PMs de Anajatuba são investigados pelo crime de tortura

Vítima, que foi espancada e mantida em cárcere, denunciou abuso de poder por partes dos agentes públicos.

Fonte: Luciene Vieira

tortura é um costume, um ato bárbaro, que, quase 36 anos depois do fim da ditadura militar no Brasil, ela insistiria em sobreviver na mentalidade de policiais militares como Amarildo Estrela Paixão Júnior, de 27 anos; Samuel Alves de Sousa, 30; e Leandro Silva Pereira, 35. Amarildo Estrela (tenente), Samuel Alves e Leandro Silva estão sendo investigados pela Polícia Civil do Maranhão por serem suspeitos de cometer uma ação executada com crueldade, contra um trabalhador de 32 anos.

Os três policiais teriam dado uma “surra” na vítima, com objetivo de conseguirem informações sobre suspeitos de tráfico de drogas, e confissões de crimes que o torturado jamais cometeu. Os maus-tratos, uso excessivo da força, abuso de autoridade e lesão corporal, que tudo indica praticados pelos três militares, ocorreram há dois dias, na localidade Campinho, no município de Anajatuba, distante 143 km de São Luís.

A data e o horário da sessão de espancamento: 10h:50 da última sexta-feira (31). A vítima de tortura: um homem de 32 anos, que mora no povoado São José, em Anajatuba, e trabalha como motorista autônomo, fazendo transporte de carne de açougues daquela cidade. Quem conhece aquele que foi torturado pelos três militares afirma que se trata de um jovem calmo, sem antecedentes criminais, e de qualidades inerentes, ou seja, bom caráter e temperamento.

Nessa sexta-feira, a bordo de sua motocicleta Honda Bis, de cor vermelha, a vítima saiu de sua casa em direção ao Campinho, um lugar de Anajatuba que fica no fim da Rua do Fio, onde iria coletar esterco de gado, material orgânico muito utilizado como adubo em plantações.
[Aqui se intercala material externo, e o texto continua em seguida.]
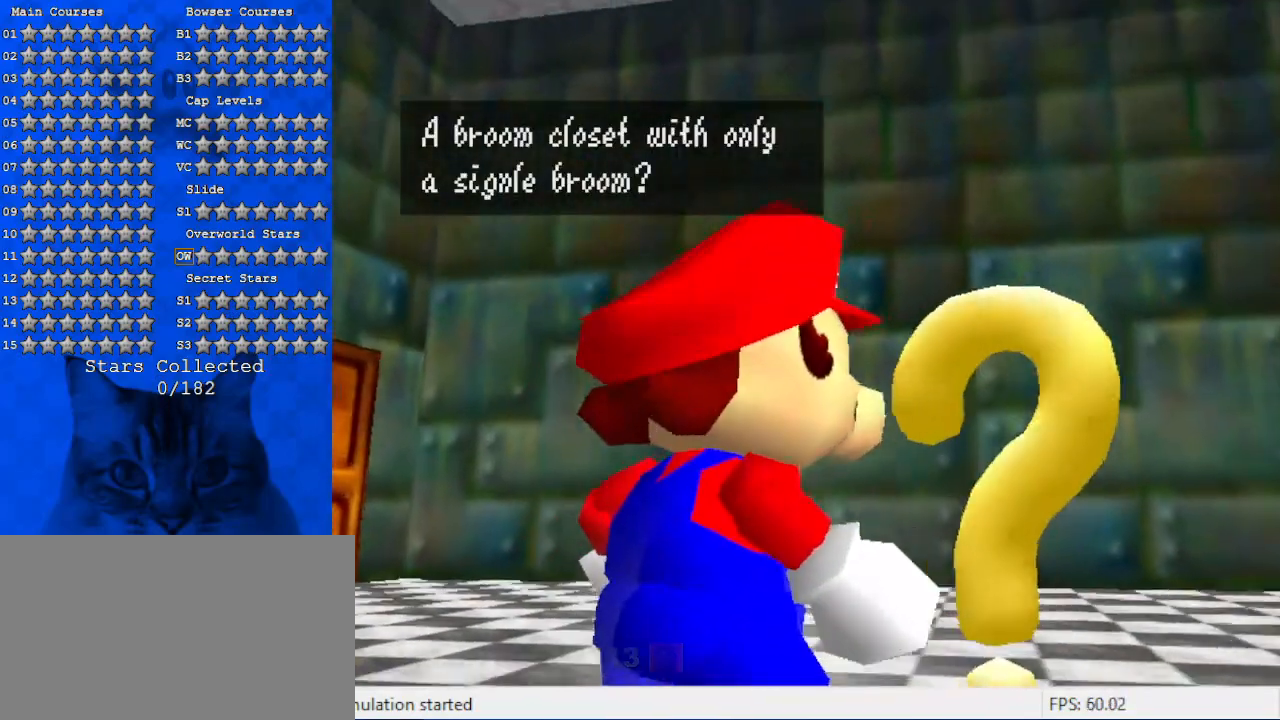
{"keys": [], "events": []}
No Campinho, o trabalhador desceu do veículo, e, no exato momento em que abria o bagageiro da motocicleta para tirar uma sacola na qual armazenaria o esterco de gado, a vítima foi abordada pelos policiais militares Amarildo Estrela, Samuel Alves e Leandro Silva Pereira.
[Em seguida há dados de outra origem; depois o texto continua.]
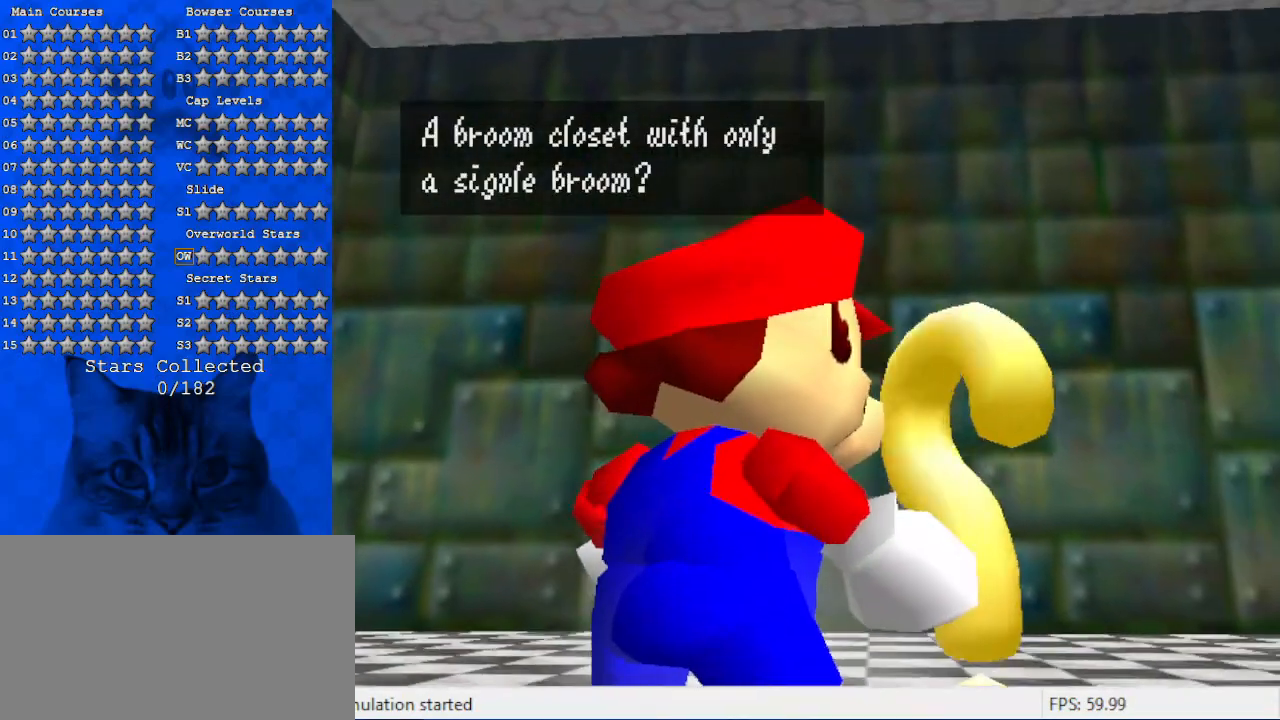
{"keys": [], "events": []}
Já jogado ao chão, de bruços na terra com esterco de gado, algemado, entre chutes e pauladas, o morador de Anajatuba era interrogado por Amarildo, Samuel e Leandro. “Você é usuário de drogas?” – questionaram os policiais ao motorista. Os militares não pediram os documentos pessoais de identificação da vítima, perguntaram a ela apenas o seu nome.
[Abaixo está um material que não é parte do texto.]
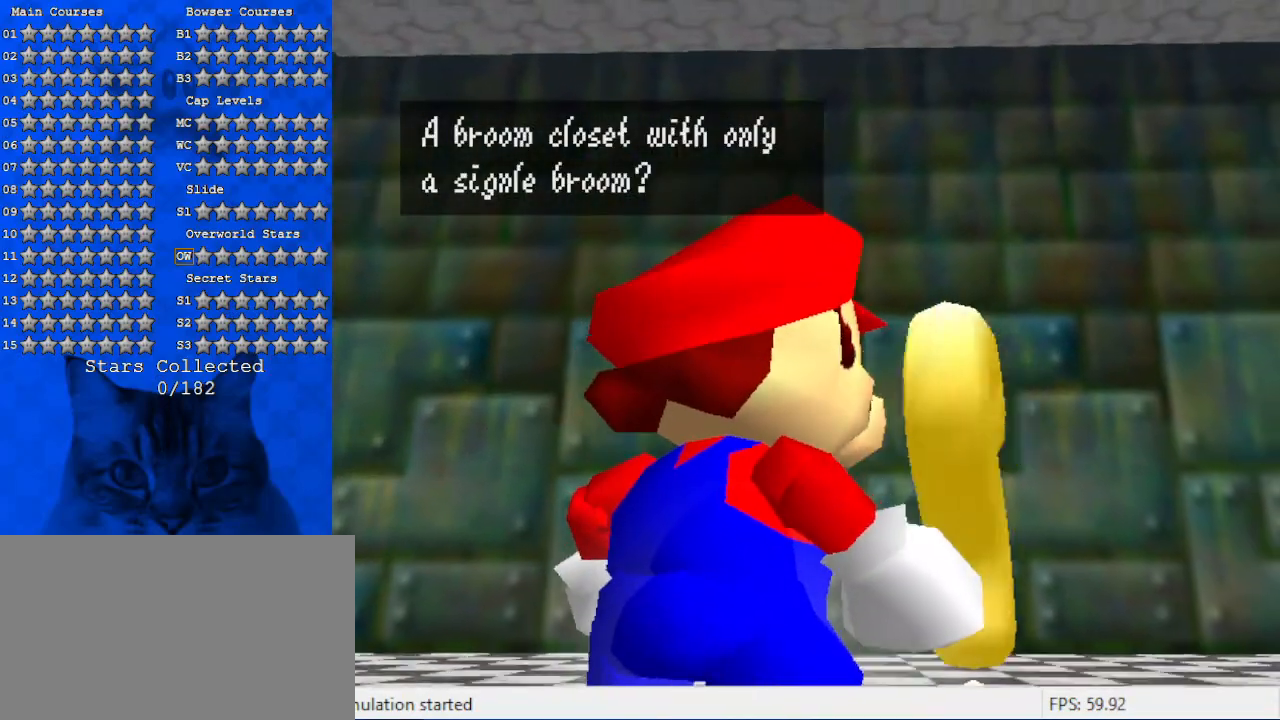
{"keys": ["shift"], "events": [[500, "shift", "down"]]}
Quiseram, inclusive, saber informações sobre suspeitos de tráfico de drogas, que supostamente comercializariam os entorpecentes nos povoados Mato Grosso e Bacabal, em Anajatuba. Pessoas que já seriam conhecidas da polícia, pela suposta atuação delas no tráfico de drogas daquela cidade.

TERMO DE DECLARAÇÕES  

Todas essas informações já citadas estão descritas no documento Termo de Declarações registrado pela vítima, na Delegacia de Polícia Civil de Anajatuba. Nele está escrito que a vítima sofreu com um golpe físico chamado de “telefone”, pancada simultânea com as duas mãos nos dois ouvidos da vítima, causando excessiva pressão nos tímpanos. De acordo com o relato do motorista, os policiais quebraram vários pedaços de madeira batendo na sola dos seus pés, para que ele confessasse onde estaria escondida determinada droga.

“O Campinho é um local deserto, sem movimentação de pessoas. Os policiais o abordaram de forma agressiva, espancando-o, enquanto o interrogavam sobre suposto porte de drogas para consumo. Quanto mais dizia não possuir drogas, mais ele apanhava. Insatisfeitos, os policiais passaram a exigir que a vítima dissesse quem eram os vendedores de drogas da região”, repassou uma fonte ouvida pelo Jornal Pequeno.

Mais informações são que a vítima implorou para que cessassem as agressões, chegando a afirmar ser irmão de um policial civil. Ocorre que esta declaração teria irritado ainda mais Amarildo Estrela, Samuel Alves e Leandro Silva.

POLICIAIS ALEGAM DESACATO 

Amarildo Estrela, Samuel Alves e Leandro Silva estão lotados no 28º Batalhão da Polícia Militar (28º BPM), sediado em Itapecuru-Mirim, mas com atuação em Anajatuba, cuja distância de uma cidade à outra é de aproximadamente 44,7 quilômetros. Amarildo, Samuel e Leandro não encontraram drogas com a vítima torturada por eles. Devido à ausência de entorpecentes,, os três militares usaram como justificativa para a sessão de espancamento o crime de desacato.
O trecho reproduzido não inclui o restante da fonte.